The quality-control audits also affect how the results should be interpreted. The final experiments exclude six MCQs that at least two independent LLMs failed to answer correctly from the provided stem and options. This exclusion improves the methodological focus of the difficulty-modeling analysis, because the target becomes the difficulty of answerable MCQs rather than the difficulty induced by erroneous MCQs. At the same time, this finding is consistent with the literature showing that the automatic validation of distractor quality is difficult under the open-world assumption—yet LLMs trained with huge datasets may be leveraged rather than the expensive, manual expert audit (or to filter and make the human intervention less costly).
This study indicates that interpretable difficulty estimation for automatic, KG-based MCQ generation is feasible in the analyzed proof-of-concept setting through a combination of semantic, structural, and linguistic features. However, several limitations remain: the practical deployment in real-world educational and assessment contexts may require larger datasets, domain-specific evaluation, and expert review. The KG is also automatically extracted by an LLM; our strict and LLM-assisted audits show that most of the KG edges are supported by the saved source text, but 40 of 299 audited edges in the final 150-MCQ analyzed set (13.4%) remained unsupported. Second, the LLM is used at multiple stages, including KG construction, stem generation, and validation, which can introduce correlated LLM-dependent errors. The main observed failure modes involve unsupported KG relations. Overall, this study treats the pipeline as novel, analyzable, and promising but not yet deployment-ready. However, it is also expected to be more robust with better, faster, open- and closed-weight LLMs appearing every year.

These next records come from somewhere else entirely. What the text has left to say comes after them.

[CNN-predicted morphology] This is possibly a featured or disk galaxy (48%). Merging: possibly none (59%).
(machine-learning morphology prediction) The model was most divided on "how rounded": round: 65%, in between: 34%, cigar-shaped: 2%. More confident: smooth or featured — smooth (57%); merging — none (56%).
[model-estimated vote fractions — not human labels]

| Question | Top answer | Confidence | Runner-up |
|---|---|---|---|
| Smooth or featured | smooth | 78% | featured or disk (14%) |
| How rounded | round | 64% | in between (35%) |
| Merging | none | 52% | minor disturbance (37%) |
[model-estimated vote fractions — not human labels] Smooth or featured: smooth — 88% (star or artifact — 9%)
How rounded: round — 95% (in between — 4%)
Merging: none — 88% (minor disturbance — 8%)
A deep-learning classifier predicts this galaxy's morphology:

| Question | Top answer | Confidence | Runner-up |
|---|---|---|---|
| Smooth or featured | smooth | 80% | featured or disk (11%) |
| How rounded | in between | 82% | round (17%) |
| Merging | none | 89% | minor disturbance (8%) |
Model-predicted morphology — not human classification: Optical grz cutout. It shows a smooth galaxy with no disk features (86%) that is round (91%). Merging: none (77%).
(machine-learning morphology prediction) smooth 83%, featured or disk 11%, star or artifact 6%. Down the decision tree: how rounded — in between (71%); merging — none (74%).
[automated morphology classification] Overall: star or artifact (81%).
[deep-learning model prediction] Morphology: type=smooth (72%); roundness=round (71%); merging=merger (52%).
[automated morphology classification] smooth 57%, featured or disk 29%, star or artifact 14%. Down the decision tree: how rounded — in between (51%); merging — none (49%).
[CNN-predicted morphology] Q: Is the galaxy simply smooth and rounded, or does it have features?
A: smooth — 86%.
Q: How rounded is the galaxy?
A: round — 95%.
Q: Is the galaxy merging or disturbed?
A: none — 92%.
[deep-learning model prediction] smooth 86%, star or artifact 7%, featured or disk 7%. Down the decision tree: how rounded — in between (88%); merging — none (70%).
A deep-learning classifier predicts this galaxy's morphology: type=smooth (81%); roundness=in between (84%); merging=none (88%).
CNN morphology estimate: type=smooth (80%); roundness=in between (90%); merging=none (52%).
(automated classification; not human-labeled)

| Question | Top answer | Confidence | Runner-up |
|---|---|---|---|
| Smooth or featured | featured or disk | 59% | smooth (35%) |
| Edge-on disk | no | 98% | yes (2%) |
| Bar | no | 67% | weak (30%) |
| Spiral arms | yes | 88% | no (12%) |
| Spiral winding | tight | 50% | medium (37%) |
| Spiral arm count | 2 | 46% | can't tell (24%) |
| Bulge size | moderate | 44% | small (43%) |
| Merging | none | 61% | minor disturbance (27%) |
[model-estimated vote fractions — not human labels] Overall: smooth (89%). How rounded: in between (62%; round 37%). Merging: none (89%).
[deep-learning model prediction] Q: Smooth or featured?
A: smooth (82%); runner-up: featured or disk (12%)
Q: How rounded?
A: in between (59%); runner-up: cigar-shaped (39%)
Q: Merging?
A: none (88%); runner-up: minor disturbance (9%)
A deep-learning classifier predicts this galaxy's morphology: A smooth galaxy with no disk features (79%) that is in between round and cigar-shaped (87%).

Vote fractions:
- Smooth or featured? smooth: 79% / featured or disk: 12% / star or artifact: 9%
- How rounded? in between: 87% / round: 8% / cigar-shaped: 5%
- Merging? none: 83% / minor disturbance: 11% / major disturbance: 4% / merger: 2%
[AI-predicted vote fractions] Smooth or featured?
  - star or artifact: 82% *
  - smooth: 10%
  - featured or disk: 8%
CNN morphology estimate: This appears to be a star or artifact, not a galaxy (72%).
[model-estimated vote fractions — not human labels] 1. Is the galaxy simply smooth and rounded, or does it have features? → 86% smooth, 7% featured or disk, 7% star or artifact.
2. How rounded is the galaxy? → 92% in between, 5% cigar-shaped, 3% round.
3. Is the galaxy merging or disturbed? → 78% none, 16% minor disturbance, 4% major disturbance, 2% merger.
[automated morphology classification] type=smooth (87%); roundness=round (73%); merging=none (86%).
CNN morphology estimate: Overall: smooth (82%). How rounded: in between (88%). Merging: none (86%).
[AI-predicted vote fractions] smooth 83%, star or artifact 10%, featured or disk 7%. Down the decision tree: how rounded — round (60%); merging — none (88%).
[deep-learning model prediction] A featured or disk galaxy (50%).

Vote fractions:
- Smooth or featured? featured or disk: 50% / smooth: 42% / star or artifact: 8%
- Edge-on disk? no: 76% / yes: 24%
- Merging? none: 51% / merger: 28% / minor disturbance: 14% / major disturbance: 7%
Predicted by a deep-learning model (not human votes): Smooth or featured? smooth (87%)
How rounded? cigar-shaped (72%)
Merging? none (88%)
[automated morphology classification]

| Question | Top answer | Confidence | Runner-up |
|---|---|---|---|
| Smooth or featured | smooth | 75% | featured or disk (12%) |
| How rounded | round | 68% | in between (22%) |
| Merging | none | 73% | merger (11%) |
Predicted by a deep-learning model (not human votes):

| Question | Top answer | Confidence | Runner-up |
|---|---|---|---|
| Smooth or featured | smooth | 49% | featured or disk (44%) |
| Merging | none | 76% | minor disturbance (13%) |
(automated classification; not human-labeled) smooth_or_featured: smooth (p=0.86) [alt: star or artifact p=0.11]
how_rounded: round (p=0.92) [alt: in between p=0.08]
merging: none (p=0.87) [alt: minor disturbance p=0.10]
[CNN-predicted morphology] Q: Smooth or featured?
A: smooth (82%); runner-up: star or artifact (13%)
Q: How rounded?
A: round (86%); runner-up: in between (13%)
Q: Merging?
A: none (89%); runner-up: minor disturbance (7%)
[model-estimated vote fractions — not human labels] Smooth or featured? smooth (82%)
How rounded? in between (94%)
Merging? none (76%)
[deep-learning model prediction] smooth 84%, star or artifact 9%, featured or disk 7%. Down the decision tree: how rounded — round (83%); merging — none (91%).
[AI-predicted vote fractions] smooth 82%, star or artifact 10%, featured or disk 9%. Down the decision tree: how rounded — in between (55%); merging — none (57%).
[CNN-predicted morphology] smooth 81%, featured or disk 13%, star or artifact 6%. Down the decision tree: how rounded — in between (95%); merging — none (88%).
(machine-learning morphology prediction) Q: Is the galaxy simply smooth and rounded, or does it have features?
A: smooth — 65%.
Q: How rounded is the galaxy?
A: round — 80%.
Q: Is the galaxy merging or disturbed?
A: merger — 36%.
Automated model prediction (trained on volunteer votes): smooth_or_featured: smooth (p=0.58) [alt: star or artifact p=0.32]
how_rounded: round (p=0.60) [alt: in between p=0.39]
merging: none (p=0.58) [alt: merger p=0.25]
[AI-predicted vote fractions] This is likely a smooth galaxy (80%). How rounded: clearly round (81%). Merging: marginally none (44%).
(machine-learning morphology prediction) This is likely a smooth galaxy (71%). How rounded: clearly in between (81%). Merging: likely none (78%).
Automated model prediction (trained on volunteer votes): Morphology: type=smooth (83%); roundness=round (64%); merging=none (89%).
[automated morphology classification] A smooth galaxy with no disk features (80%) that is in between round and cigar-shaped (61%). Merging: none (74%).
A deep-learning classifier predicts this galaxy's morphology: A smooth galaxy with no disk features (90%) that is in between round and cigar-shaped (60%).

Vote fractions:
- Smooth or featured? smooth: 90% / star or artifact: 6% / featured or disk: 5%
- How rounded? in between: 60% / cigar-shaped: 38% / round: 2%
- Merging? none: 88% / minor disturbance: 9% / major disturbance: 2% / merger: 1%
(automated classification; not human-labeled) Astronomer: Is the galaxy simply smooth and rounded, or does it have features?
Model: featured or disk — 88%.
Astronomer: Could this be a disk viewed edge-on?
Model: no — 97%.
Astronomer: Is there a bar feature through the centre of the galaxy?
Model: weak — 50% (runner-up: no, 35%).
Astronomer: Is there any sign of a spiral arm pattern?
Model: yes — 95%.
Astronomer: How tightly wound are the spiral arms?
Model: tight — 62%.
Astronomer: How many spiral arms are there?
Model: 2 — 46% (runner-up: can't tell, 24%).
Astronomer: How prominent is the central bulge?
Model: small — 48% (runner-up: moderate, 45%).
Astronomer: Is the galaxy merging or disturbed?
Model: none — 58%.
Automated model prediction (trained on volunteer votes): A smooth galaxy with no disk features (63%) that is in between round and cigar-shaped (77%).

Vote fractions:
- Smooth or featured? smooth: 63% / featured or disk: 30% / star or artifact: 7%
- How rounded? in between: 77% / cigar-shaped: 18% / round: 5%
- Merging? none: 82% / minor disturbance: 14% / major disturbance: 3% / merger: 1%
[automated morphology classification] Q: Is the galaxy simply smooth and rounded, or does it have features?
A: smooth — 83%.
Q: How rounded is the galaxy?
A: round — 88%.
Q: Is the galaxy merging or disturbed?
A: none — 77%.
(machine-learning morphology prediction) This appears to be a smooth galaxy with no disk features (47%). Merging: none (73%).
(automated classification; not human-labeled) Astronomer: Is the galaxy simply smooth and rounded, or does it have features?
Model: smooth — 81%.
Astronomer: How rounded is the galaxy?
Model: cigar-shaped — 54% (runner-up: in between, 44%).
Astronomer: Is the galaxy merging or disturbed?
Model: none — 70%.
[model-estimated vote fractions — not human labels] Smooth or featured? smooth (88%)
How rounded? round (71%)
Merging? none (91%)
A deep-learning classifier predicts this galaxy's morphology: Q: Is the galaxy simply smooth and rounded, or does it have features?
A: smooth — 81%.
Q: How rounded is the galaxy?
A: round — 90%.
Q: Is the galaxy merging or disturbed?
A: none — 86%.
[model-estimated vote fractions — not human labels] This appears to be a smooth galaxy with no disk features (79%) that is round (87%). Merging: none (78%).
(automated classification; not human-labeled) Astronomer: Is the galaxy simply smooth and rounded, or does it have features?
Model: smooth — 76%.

7. Conclusions and Future Work

This study introduces a novel, proof-of-concept framework for generating multiple-choice knowledge questions with interpretable difficulty estimation by integrating knowledge graphs (KGs), which provide structured representations of factual knowledge, with large language models (LLMs), which offer advanced natural language understanding and generation capabilities. Starting from unstructured textual sources, we construct a KG that captures factual relationships, generate MCQs from selected subgraphs, and compute a suite of interpretable signals that reflect both structural and linguistic aspects of each MCQ. These signals are then used as input features to train regression models for predicting empirical difficulty scores, demonstrating reasonably strong alignment with human evaluations.
Our experimental results confirm the viability of this promising approach, showing that difficulty can be effectively estimated using features derived from both the underlying KG and the MCQs themselves. Under shuffled 5-fold cross-validation, RF achieved the best average RMSE and MAE among the evaluated models, with only a small margin over XGBoost. An exhaustive RF feature-set search identified a compact five-signal subset—Extra Triple, Degree Centrality, Distractor Depth, Node Embedding Similarity, and Text Embedding Similarity—as the strongest configuration. In pooled out-of-fold evaluation under the same shuffled 5-fold protocol, this model achieved  R M S E = 0.165 M A E = 0.133 R 2 = 0.189 , and Spearman’s  ρ = 42.3 % . Overall, the results show that the proposed signals, especially semantic-similarity features, contain useful difficulty-related information.
The current experimental results support the feasibility and analyzability of the pipeline, while deployment-scale validity, domain transfer, and expert-certified educational quality remain possible and important directions for future work. We are planning to scale the proposed approach with diverse data and more comprehensive KGs. Furthermore, we will test whether the same difficulty signals generalize for the difficulty estimation on external public exam datasets under different response models.

Author Contributions

Conceptualization, H.A.G. and K.K.; methodology, M.C.Ş.; software, M.C.Ş.; validation, M.C.Ş. and H.A.G.; data curation, M.C.Ş.; writing—original draft preparation, M.C.Ş., H.A.G. and K.K.; writing—review and editing, M.C.Ş., H.A.G. and K.K.; writing—revision preparation, H.A.G. and K.K.; visualization, M.C.Ş., H.A.G. and K.K.; supervision, H.A.G.; project administration, H.A.G. and K.K.; funding acquisition, H.A.G. and K.K. All authors have read and agreed to the published version of the manuscript.

Funding

This research was supported by the European Union under the Horizon Europe Research and Innovation Action (RIA) project titled Customized Games and Routes for Cultural Heritage and Arts (Grant Agreement No. 101094428) (https://cordis.europa.eu/project/id/101094428, accessed on 3 April 2026). The authors gratefully acknowledge the funding provided by the European Commission, which enabled the development of this study. The views and opinions expressed are those of the authors and do not necessarily reflect those of the European Union or the granting authority.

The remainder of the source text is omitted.